Description of the task » Only an exact repetition of the lines from the one that holds "Find the woman at (335, 697)" to the end of the records is wanted.

Provided records »
=====

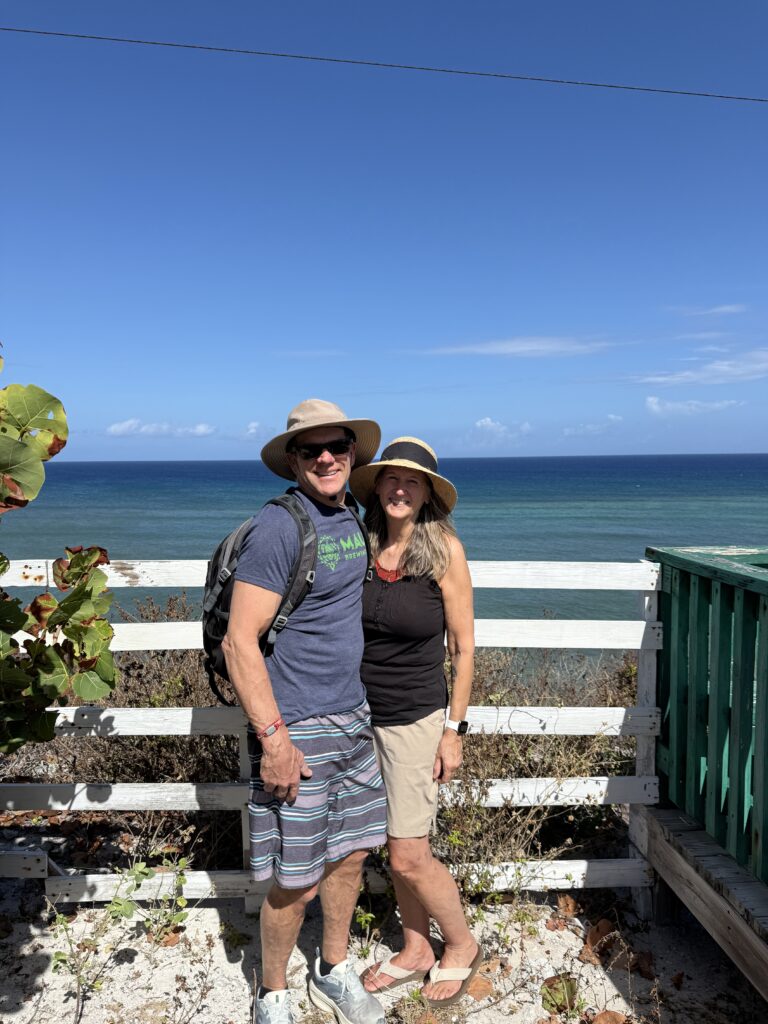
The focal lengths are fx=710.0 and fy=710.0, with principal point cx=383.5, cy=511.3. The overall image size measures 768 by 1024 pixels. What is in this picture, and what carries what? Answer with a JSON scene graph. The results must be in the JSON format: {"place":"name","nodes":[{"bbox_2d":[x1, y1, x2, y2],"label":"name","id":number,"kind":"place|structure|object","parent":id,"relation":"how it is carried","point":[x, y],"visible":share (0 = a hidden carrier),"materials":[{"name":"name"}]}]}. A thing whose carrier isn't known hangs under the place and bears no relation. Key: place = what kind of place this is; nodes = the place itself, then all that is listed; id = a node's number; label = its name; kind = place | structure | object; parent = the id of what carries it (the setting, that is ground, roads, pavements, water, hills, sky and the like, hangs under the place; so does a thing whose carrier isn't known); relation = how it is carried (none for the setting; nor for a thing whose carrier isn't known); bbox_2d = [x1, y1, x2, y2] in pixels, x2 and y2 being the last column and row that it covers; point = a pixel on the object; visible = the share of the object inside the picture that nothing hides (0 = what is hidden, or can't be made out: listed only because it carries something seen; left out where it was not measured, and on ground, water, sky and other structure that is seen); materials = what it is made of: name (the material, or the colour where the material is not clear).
{"place":"outdoors","nodes":[
{"label":"outdoors","id":0,"kind":"place"},
{"bbox_2d":[0,345,116,746],"label":"shrub","id":1,"kind":"object","parent":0,"point":[51,695],"visible":0.99,"materials":[{"name":"green plant"}]},
{"bbox_2d":[110,419,217,436],"label":"cloud","id":2,"kind":"structure","parent":0,"point":[117,427],"materials":[{"name":"white"}]},
{"bbox_2d":[244,421,264,436],"label":"cloud","id":3,"kind":"structure","parent":0,"point":[250,427],"materials":[{"name":"white"}]},
{"bbox_2d":[0,27,765,101],"label":"power line","id":4,"kind":"object","parent":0,"point":[3,29],"visible":0.94,"materials":[{"name":"plastic"}]},
{"bbox_2d":[0,831,766,1023],"label":"sand","id":5,"kind":"structure","parent":0,"point":[237,971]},
{"bbox_2d":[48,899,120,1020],"label":"weed","id":6,"kind":"object","parent":5,"relation":"on","point":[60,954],"visible":0.91,"materials":[{"name":"green plant"}]},
{"bbox_2d":[7,592,242,860],"label":"dry shrub","id":7,"kind":"object","parent":5,"relation":"on","point":[167,769],"visible":0.4,"materials":[{"name":"brown plant"}]},
{"bbox_2d":[106,854,190,946],"label":"small plant","id":8,"kind":"object","parent":5,"relation":"on","point":[114,902],"visible":0.84,"materials":[{"name":"green plant"}]},
{"bbox_2d":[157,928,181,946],"label":"dry leaf","id":9,"kind":"object","parent":5,"relation":"on","point":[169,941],"visible":0.62,"materials":[{"name":"brown plant"}]},
{"bbox_2d":[223,397,388,1023],"label":"man","id":10,"kind":"object","parent":5,"relation":"on","point":[285,762],"visible":0.98},
{"bbox_2d":[202,486,367,706],"label":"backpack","id":11,"kind":"object","parent":10,"relation":"on","point":[220,547],"visible":0.42,"materials":[{"name":"fabric"}]},
{"bbox_2d":[0,558,662,914],"label":"wooden fence","id":12,"kind":"object","parent":5,"relation":"on","point":[176,732],"visible":0.59,"materials":[{"name":"white wood"}]},
{"bbox_2d":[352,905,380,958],"label":"weed","id":13,"kind":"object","parent":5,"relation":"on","point":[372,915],"visible":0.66,"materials":[{"name":"green plant"}]},
{"bbox_2d":[351,433,484,1015],"label":"woman","id":14,"kind":"object","parent":5,"relation":"on","point":[387,599],"visible":0.89},
{"bbox_2d":[466,976,493,999],"label":"dry leaf","id":15,"kind":"object","parent":5,"relation":"on","point":[480,994],"visible":0.71,"materials":[{"name":"brown plant"}]},
{"bbox_2d":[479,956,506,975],"label":"dry leaf","id":16,"kind":"object","parent":5,"relation":"on","point":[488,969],"visible":0.63,"materials":[{"name":"brown plant"}]},
{"bbox_2d":[435,641,639,880],"label":"dry shrub","id":17,"kind":"object","parent":5,"relation":"on","point":[549,769],"visible":0.41,"materials":[{"name":"plant"}]},
{"bbox_2d":[540,974,579,1013],"label":"dry leaf","id":18,"kind":"object","parent":5,"relation":"on","point":[555,999],"visible":0.9,"materials":[{"name":"plant"}]},
{"bbox_2d":[556,893,579,916],"label":"dry leaf","id":19,"kind":"object","parent":5,"relation":"on","point":[566,902],"visible":0.9,"materials":[{"name":"brown plant"}]},
{"bbox_2d":[584,918,616,958],"label":"dry leaf","id":20,"kind":"object","parent":5,"relation":"on","point":[606,923],"visible":0.76,"materials":[{"name":"brown plant"}]},
{"bbox_2d":[591,1009,628,1023],"label":"dry leaf","id":21,"kind":"object","parent":5,"relation":"on","point":[602,1016],"visible":0.99,"materials":[{"name":"brown plant"}]},
{"bbox_2d":[629,950,655,979],"label":"dry leaf","id":22,"kind":"object","parent":5,"relation":"on","point":[640,969],"visible":0.83,"materials":[{"name":"brown plant"}]},
{"bbox_2d":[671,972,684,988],"label":"dry leaf","id":23,"kind":"object","parent":5,"relation":"on","point":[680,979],"visible":0.93,"materials":[{"name":"brown plant"}]},
{"bbox_2d":[637,806,767,1002],"label":"wooden deck","id":24,"kind":"structure","parent":5,"relation":"on","point":[669,812],"materials":[{"name":"brown wood"}]},
{"bbox_2d":[647,546,767,888],"label":"green railing","id":25,"kind":"object","parent":24,"relation":"on","point":[712,704],"visible":0.95,"materials":[{"name":"green wood"}]},
{"bbox_2d":[0,0,767,461],"label":"sky","id":26,"kind":"structure","parent":0,"point":[332,343],"materials":[{"name":"blue"}]},
{"bbox_2d":[0,452,767,655],"label":"sea","id":27,"kind":"structure","parent":0,"point":[233,465],"materials":[{"name":"teal liquid"}]},
{"bbox_2d":[473,417,532,440],"label":"cloud","id":28,"kind":"structure","parent":0,"point":[484,422],"materials":[{"name":"white"}]},
{"bbox_2d":[422,335,615,357],"label":"cloud","id":29,"kind":"structure","parent":0,"point":[517,349],"materials":[{"name":"white"}]},
{"bbox_2d":[561,414,624,435],"label":"cloud","id":30,"kind":"structure","parent":0,"point":[612,418],"materials":[{"name":"white"}]},
{"bbox_2d":[645,395,741,416],"label":"cloud","id":31,"kind":"structure","parent":0,"point":[655,401],"materials":[{"name":"white"}]},
{"bbox_2d":[634,350,767,387],"label":"cloud","id":32,"kind":"structure","parent":0,"point":[676,379],"materials":[{"name":"white"}]},
{"bbox_2d":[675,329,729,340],"label":"cloud","id":33,"kind":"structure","parent":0,"point":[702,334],"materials":[{"name":"white"}]},
{"bbox_2d":[673,304,746,317],"label":"cloud","id":34,"kind":"structure","parent":0,"point":[722,308],"materials":[{"name":"white"}]}
]}

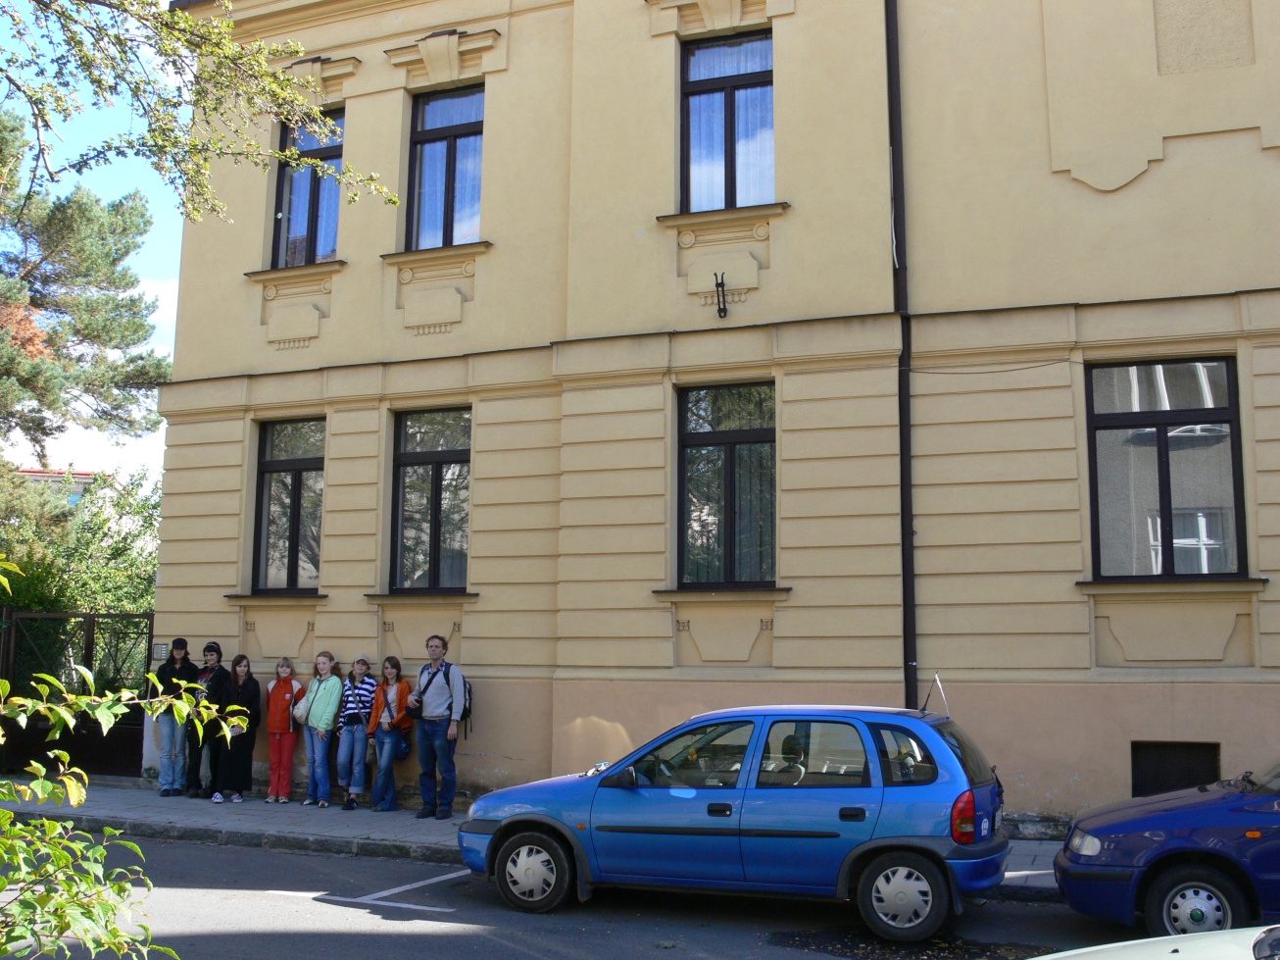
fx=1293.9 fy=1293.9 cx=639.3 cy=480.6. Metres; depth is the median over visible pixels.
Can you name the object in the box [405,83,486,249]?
window
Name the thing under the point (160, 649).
sign
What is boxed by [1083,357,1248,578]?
window
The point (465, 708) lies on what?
backpack
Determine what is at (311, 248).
window
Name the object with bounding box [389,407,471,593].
window
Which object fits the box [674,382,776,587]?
window
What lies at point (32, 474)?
distant building
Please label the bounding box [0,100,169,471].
pine tree
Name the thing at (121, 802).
pavement
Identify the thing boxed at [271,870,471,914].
road marking
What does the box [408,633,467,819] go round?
man
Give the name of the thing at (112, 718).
shrub
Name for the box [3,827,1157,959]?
road
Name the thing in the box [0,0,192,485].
sky
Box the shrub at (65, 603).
[0,464,160,636]
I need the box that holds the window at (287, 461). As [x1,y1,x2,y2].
[250,419,324,594]
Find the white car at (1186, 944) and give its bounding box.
[1030,922,1279,959]
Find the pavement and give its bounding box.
[0,781,1072,893]
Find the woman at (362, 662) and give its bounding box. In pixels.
[335,653,378,810]
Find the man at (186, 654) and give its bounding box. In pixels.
[153,638,199,796]
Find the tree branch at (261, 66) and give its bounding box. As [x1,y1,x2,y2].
[0,0,400,224]
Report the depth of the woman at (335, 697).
13.59 m
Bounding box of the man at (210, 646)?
[184,641,227,799]
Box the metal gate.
[0,607,154,778]
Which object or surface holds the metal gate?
on the ground
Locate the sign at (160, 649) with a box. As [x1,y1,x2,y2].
[150,640,169,660]
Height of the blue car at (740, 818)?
1.427 m
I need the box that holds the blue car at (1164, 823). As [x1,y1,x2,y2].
[1054,756,1279,931]
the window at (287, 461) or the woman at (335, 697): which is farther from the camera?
the window at (287, 461)
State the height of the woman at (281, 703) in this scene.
1.528 m
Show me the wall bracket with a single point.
(719, 310)
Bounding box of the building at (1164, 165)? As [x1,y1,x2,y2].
[147,1,1279,827]
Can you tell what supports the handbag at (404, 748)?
hanging from the woman at (388, 740)
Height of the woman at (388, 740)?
1.586 m
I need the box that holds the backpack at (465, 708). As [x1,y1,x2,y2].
[441,665,472,734]
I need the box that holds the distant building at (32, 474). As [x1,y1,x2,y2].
[15,466,97,503]
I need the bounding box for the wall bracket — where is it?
[713,272,728,317]
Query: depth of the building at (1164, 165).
13.66 m
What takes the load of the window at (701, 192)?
in the building at (1164, 165)
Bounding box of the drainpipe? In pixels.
[886,0,917,707]
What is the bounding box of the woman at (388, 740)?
[364,655,414,812]
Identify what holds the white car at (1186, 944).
on the road
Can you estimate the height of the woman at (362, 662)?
1.599 m
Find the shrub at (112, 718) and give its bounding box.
[0,556,244,959]
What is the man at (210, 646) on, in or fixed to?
on the pavement
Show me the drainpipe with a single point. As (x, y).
(908, 573)
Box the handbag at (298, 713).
[292,689,311,724]
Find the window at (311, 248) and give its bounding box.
[270,112,342,266]
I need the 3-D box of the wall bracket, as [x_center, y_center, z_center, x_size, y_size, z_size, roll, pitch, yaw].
[0.829,-1.872,13.138,0.185,0.481,0.327,-3,-8,23]
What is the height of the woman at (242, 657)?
1.543 m
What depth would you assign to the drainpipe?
12.84 m
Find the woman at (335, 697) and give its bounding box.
[298,651,344,807]
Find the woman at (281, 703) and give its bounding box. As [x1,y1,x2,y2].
[263,657,304,803]
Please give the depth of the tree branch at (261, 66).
7.56 m
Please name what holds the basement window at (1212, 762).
in the building at (1164, 165)
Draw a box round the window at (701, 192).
[679,30,775,211]
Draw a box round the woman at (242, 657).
[212,653,261,802]
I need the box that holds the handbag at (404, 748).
[392,726,411,758]
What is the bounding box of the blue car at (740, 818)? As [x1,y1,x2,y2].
[459,699,1013,942]
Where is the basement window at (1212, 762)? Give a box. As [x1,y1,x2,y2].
[1130,739,1220,795]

=====

Problem solution »
Find the woman at (335, 697) and give its bounding box.
[298,651,344,807]
Find the woman at (281, 703) and give its bounding box. As [x1,y1,x2,y2].
[263,657,304,803]
Please give the depth of the tree branch at (261, 66).
7.56 m
Please name what holds the basement window at (1212, 762).
in the building at (1164, 165)
Draw a box round the window at (701, 192).
[679,30,775,211]
Draw a box round the woman at (242, 657).
[212,653,261,802]
I need the box that holds the handbag at (404, 748).
[392,726,411,758]
What is the bounding box of the blue car at (740, 818)? As [x1,y1,x2,y2].
[459,699,1013,942]
Where is the basement window at (1212, 762)? Give a box. As [x1,y1,x2,y2].
[1130,739,1220,795]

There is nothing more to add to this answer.